→ **Tugas Anda**
• a. Tuliskan ulang tanpa mengubah apa pun bagian dari teks yang diberikan, yaitu rentang mulai "Aku merindukanmu. Rasanya" sampai dengan "untuk bertegur sapa.".
• b. Jawab pertanyaan berikut berdasarkan teks yang diberikan.
(i) Hari apa "hari ini" menurut teks?
(ii) Kapan sidang komprehensif akan berlangsung?
(iii) Menurut teks, untuk apa Furkon membuka Facebook?

→ **Teks yang Diberikan**
+ + + +

Hai yang di sana. Aku berani menyebut namamu dengan lantang di setiap pembicaraan, puisi dan laguku karena aku tahu kau adalah milikku. Hari ini hari Sabtu. Sungguh dua minggu ke belakang adalah hari yang paling melelahkan bagiku. Bayangkan saja, saking inginnya aku segera lulus, aku menyegerakan mengerjakan BAB 1, 2 dan sekaligus instrumen penelitian. Itu demi kamu, Furkon.
Aku merindukanmu. Rasanya kalau tidak ingat ada sidang komprehensif bulan depan dan aku harus menyelesaikan bimbingan BAB 1-3 ku, aku pasti sudah berangkat ke sana menghampirimu meskipun hanya untuk bertegur sapa.
Apakah kau sehat di sana, kekasihku? Aku benar-benar dimabuk kerinduan di sini. Jerawat demi jerawat muncul tanda ketidakstabilan hormonku yang merindukanmu. Aku rindu sensasi hormon kebahagiaan di tubuhku saat kau duduk di sampingku.
Setiap kali aku menyandarkan kepalaku di bantal dan berpikir untuk malas-malasan. Tiba-tiba saja sosok wajahmu muncul di kepalaku. Semakin aku mencoba menghapusnya, semakin kuat juga wajahmu terbayang. Aku pun jadi teringat obrolan kita dulu. Kau dulu bilang bahwa kau sedang bekerja untuk masa depanmu bersamaku. Seketika aku diliputi rasa malu. Bayangkan saja, kau mati-matian mencari uang untuk menyegerakan niat ibadah kita, sedangkan aku justru santai sambil bermalas-malasan. Menulis ini pun adalah hal yang paling buang-buang waktu. Aku tidak perlu menulis panjang lebar agar kau tahu bahwa aku begitu mencintai dan merindukanmu. Untuk membuka facebook saja susah, sekalipun kau membukanya, itu hanya untuk melihat apakah aku menulis sesuatu untukmu. Dan tulisan ini adalah satu dari ratusan, bahkan ribuan tulisan yang sudah kubuat dan takkan pernah kau baca.
Ya, kau benar, aku tidak perlu menjadi penulis, filsuf atau pun seorang sineas untuk dicintai olehmu. Karena aku pun mencintaimu bukan karena kau tidak bisa menulis, kau suka berfilsafat dan karena kau seorang sineas muda berbakat.

+ + + +

→ **Data yang Disediakan**
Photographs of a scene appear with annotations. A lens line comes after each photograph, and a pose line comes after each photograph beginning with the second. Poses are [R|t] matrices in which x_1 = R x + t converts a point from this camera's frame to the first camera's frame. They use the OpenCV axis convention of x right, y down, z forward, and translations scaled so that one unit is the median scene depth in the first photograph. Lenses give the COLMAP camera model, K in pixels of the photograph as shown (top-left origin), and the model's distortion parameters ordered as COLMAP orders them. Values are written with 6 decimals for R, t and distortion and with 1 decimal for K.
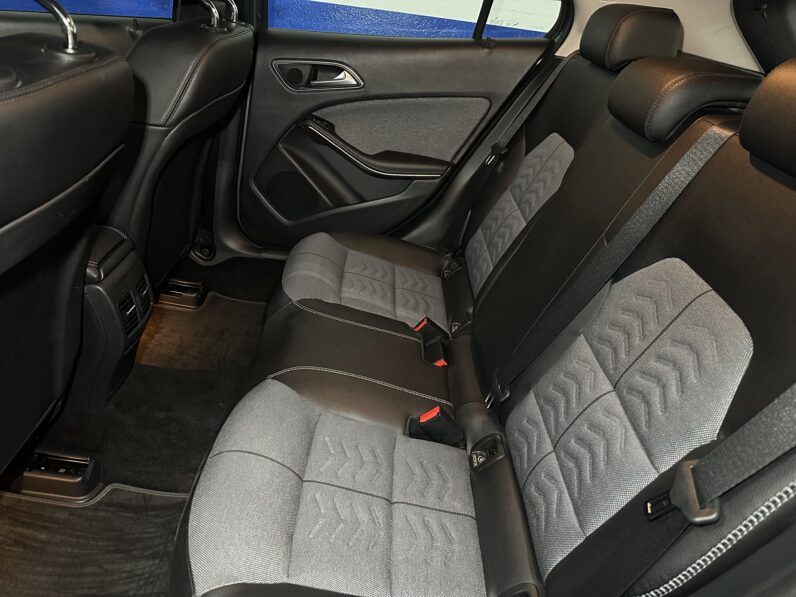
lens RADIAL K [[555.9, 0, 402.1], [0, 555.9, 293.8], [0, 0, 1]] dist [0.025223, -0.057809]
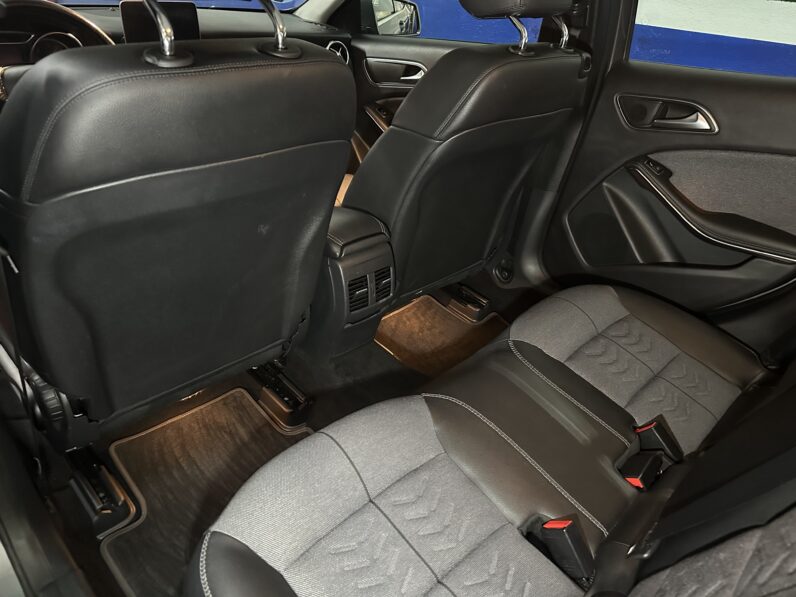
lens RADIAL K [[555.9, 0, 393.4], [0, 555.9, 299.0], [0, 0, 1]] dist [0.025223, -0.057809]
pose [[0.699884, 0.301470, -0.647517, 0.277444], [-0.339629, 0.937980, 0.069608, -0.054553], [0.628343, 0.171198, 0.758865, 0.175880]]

+ + + +

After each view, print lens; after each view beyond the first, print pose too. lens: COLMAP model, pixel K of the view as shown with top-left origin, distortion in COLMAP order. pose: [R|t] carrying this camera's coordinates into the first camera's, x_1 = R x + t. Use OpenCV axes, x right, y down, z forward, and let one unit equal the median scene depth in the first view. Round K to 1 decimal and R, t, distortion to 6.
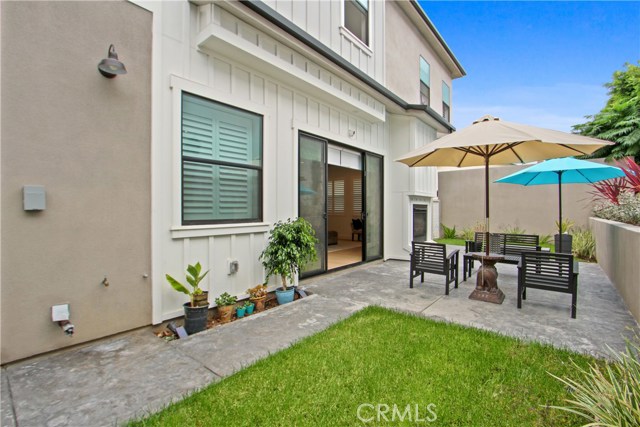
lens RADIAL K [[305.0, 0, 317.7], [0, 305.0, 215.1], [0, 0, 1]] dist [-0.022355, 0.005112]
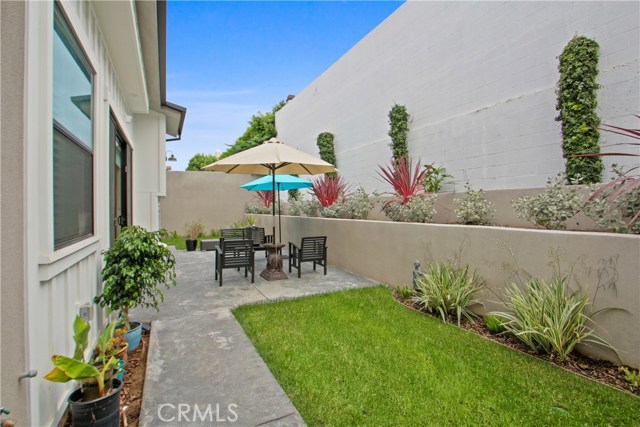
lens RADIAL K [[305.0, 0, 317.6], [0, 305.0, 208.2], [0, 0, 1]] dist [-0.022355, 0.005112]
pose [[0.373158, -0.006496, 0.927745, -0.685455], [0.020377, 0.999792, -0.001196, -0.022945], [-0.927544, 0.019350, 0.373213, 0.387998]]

+ + + +

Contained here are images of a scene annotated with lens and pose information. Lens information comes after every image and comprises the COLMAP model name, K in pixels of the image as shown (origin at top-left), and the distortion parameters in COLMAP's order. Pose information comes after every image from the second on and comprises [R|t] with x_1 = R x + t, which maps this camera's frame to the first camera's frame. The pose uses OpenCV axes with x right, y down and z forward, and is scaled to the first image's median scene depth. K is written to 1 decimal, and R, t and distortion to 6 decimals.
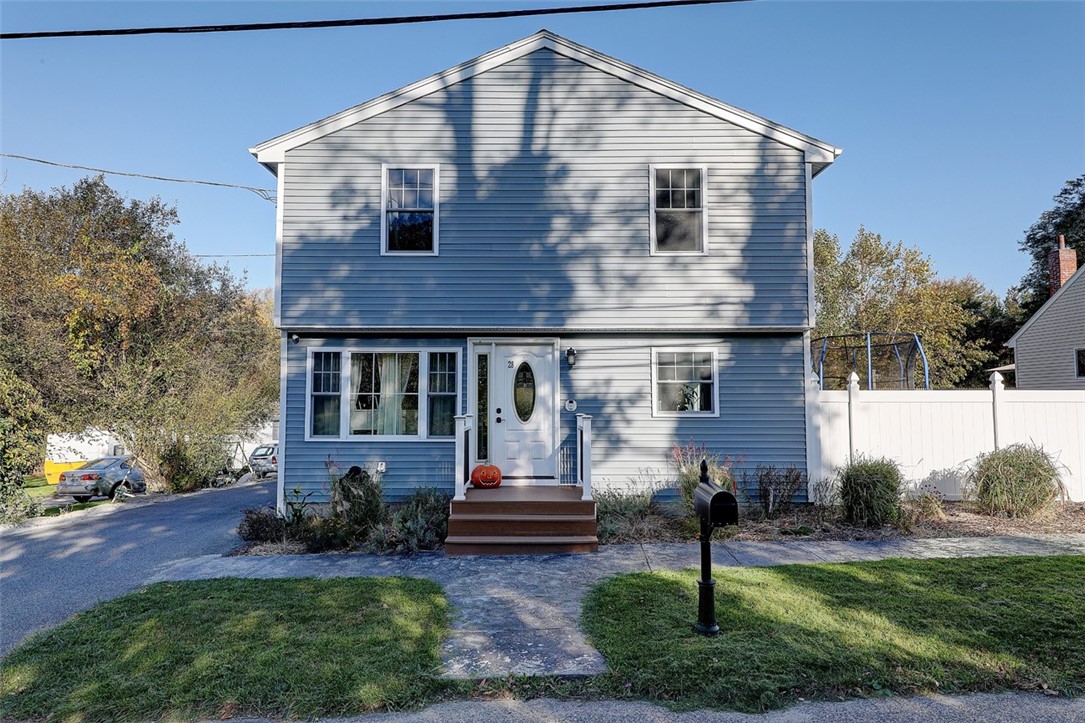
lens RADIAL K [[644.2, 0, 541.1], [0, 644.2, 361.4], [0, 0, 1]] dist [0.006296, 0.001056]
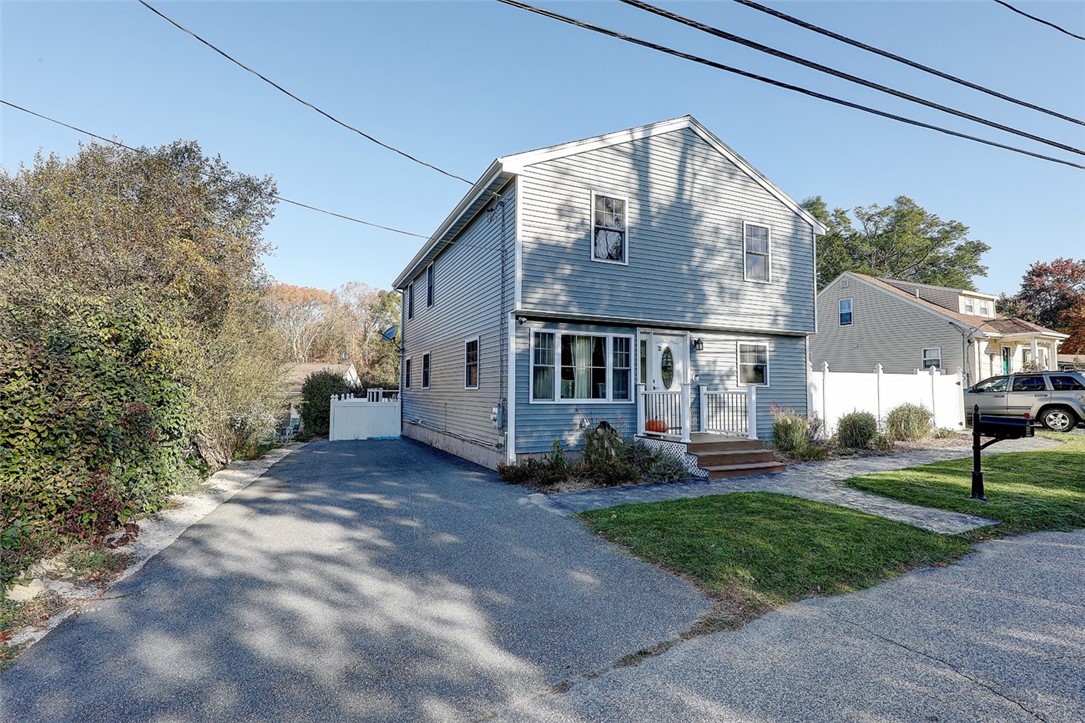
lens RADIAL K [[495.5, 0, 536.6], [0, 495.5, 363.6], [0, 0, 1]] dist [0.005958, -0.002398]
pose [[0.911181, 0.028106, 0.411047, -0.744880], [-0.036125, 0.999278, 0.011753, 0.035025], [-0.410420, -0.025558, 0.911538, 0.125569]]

+ + + +

→ **Jawaban Tertulis Anda**
• a.
Aku merindukanmu. Rasanya kalau tidak ingat ada sidang komprehensif bulan depan dan aku harus menyelesaikan bimbingan BAB 1-3 ku, aku pasti sudah berangkat ke sana menghampirimu meskipun hanya untuk bertegur sapa.

• b.
(i) Hari Sabtu.
(ii) Bulan depan.
(iii) Hanya untuk melihat apakah ada tulisan yang dibuat untuknya.